You could choose from family games like:

  1. Lego: clearly a top favorite, Lego is great for developing concepts of whole-part relationships, how things fit and for promoting fine motor skills. It is creative as well, and there is a resurgence among adults known as Adult Fans of Lego (AFOL) in using these blocks.
  2. Jenga: not only a family game but also a company game, Jenga is a game of physical skill involving 54 blocks arranged in a tower at the beginning of the game. One block is removed by each player in turn, and replaced at the top of the tower, until it comes crashing down. The game evolved from the game creator’s own memories of playing and puzzling with her family.
  3. Scrabble: there had to be a classic on the list. The game reinforces letter recognition and spelling patterns. With younger children, it’s recommended to play as adult-child teams to provide a great learning opportunity. Handling the tiles, arranging and moving them about and placing them on the board are good exercises for fine motor development.
  4. Any type of card or board game for that matter: this means including card tricks the offer endless possibilities for adult-child interaction and fun across age groups. Concepts of “more than” and “less than,” discussions of chance or probabilities as well as sequence and groupings, are given a good work out with a card game.

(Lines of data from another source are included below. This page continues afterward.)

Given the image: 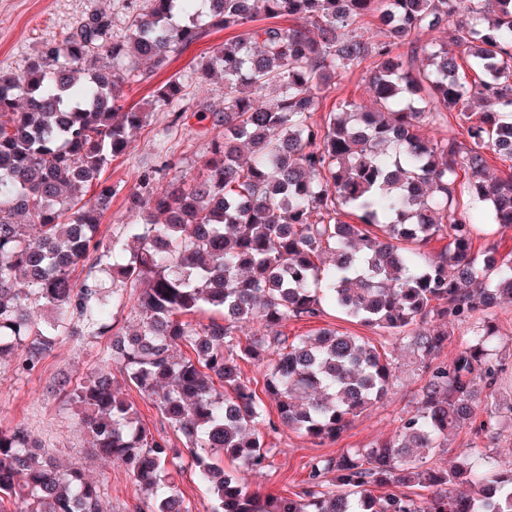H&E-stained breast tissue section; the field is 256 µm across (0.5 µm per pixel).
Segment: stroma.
Wrapping results in <instances>:
<instances>
[{
	"instance_id": "35a3bbf8",
	"label": "stroma",
	"mask_w": 512,
	"mask_h": 512,
	"mask_svg": "<svg viewBox=\"0 0 512 512\" xmlns=\"http://www.w3.org/2000/svg\"><path fill=\"white\" fill-rule=\"evenodd\" d=\"M141 3L142 0H0V72L25 71L42 45L59 42L94 12H105L112 21L113 33L124 34ZM234 35L231 29L210 30L206 37L174 55L164 70L154 72L148 63H140L144 79L126 85V106L142 108L150 117L126 152L113 158L103 173L118 188L98 230L103 241L120 237L124 225L134 221L126 210L125 198L134 185L136 172H149L153 186L159 188L182 175L202 172L212 141L224 136L223 124L212 116L213 110L224 106L223 78L217 76L187 88L178 112L153 108L152 94L170 77L186 74L192 65ZM370 69V63L364 62L338 76L320 105L321 113L338 110L348 100L368 101ZM323 328L362 337L378 351L393 353L395 384L384 401L353 418L336 441L318 444L281 424L263 432L271 449V465L262 473L253 474L234 468L232 462H224L225 470L234 471L250 491L261 496L291 497L300 492L312 459L335 457L349 449L392 439L401 428L402 417L414 411L419 400L424 377L413 355L394 338L332 312L316 320H288L282 331L290 337L311 336ZM109 343L106 336L68 340L30 374L16 371L13 358H1L0 427H25L62 464L83 468L97 481L108 512H133V504L143 494L131 474L120 463L95 458L88 437L78 431L74 408L52 391L61 378L77 381L89 375ZM478 449L507 454L512 449V436L492 441L474 428H465L449 437L445 450L427 455L426 462L431 466H448L473 456ZM171 474L184 506L190 512H208L209 497L190 456H183L172 467Z\"/></svg>"
}]
</instances>
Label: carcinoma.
Returning <instances> with one entry per match:
<instances>
[{
    "mask_svg": "<svg viewBox=\"0 0 512 512\" xmlns=\"http://www.w3.org/2000/svg\"><path fill=\"white\" fill-rule=\"evenodd\" d=\"M259 16L293 24L256 27ZM203 19L239 30L194 67L200 83L224 76V141L204 171L160 192L138 173L126 206L144 222L124 226L134 247H105L97 233L117 189L102 173L149 118L124 109V87L137 60L163 69L201 39ZM110 26L93 13L26 71L0 73V356L31 372L66 340L111 333L116 308L133 304L139 330L59 394L80 411L94 453L143 490L134 512L189 510L168 471L181 451L146 428L127 386L183 436L211 512H512V458L481 455L480 475L468 459L447 469L410 452L444 447L481 406L479 431L502 433L493 396L504 364L483 316L512 304V259L474 249L458 187L466 178L467 204L512 227V0H144L126 34ZM429 33L440 37L399 52ZM460 59L473 81L461 79ZM365 60L372 104L346 102L316 122L319 93ZM184 97L172 77L153 105L174 112ZM446 115L462 139L421 133ZM488 150L508 172L487 176ZM435 239L448 244L432 259ZM97 268L123 287L106 294ZM203 306L222 321H196ZM327 308L408 341L427 375L419 405L397 438L319 459L301 492L261 500L212 456L269 466L259 427L275 423L264 398L282 424L322 444L392 387L391 358L355 336L279 331ZM244 323L258 328L242 342ZM452 342L454 359L436 362ZM182 347L189 353L175 357ZM261 360L259 393L239 362ZM37 447L27 430L0 428V512H102L96 482ZM376 485L400 491L375 496Z\"/></svg>",
    "mask_w": 512,
    "mask_h": 512,
    "instance_id": "1",
    "label": "carcinoma"
}]
</instances>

And, on the other had, games like monopoly and activity could set the bar for creativity and negotiations skills.

While you play with kids

This is going top kind of be the best time for a great one on one parent-child talk. This could really make a difference to a child’s language and social development. Significantly, parents should try to become mindful of how much they talk WITH their children, not simply TO them. What matters is taking turns in conversation, where the adult listener models responding and expanding on the previous comments.
For example, if the family is working on a puzzle and the child explains they are putting all the blue puzzle pieces here, the parent might say: “What a great idea, you can group all the puzzle pieces by colour, which helps us find them.” The parent returns attention in a way that gives words to the skill the child is experimenting with; the adult also models the art of taking conversation to the next level.

Completely focusing on the game and the players allows parents to fully hear their child and respond to the child’s comments to open the conversation further, which is central to building children’s vocabularies and understandings.

In addition to offering positive feedback and encouragement, parents can offer the thinking out loud talk in which case adults expose their thinking processes while using a strategy or solving a problem. In this way parents support children’s cognitive development while sharing an activity.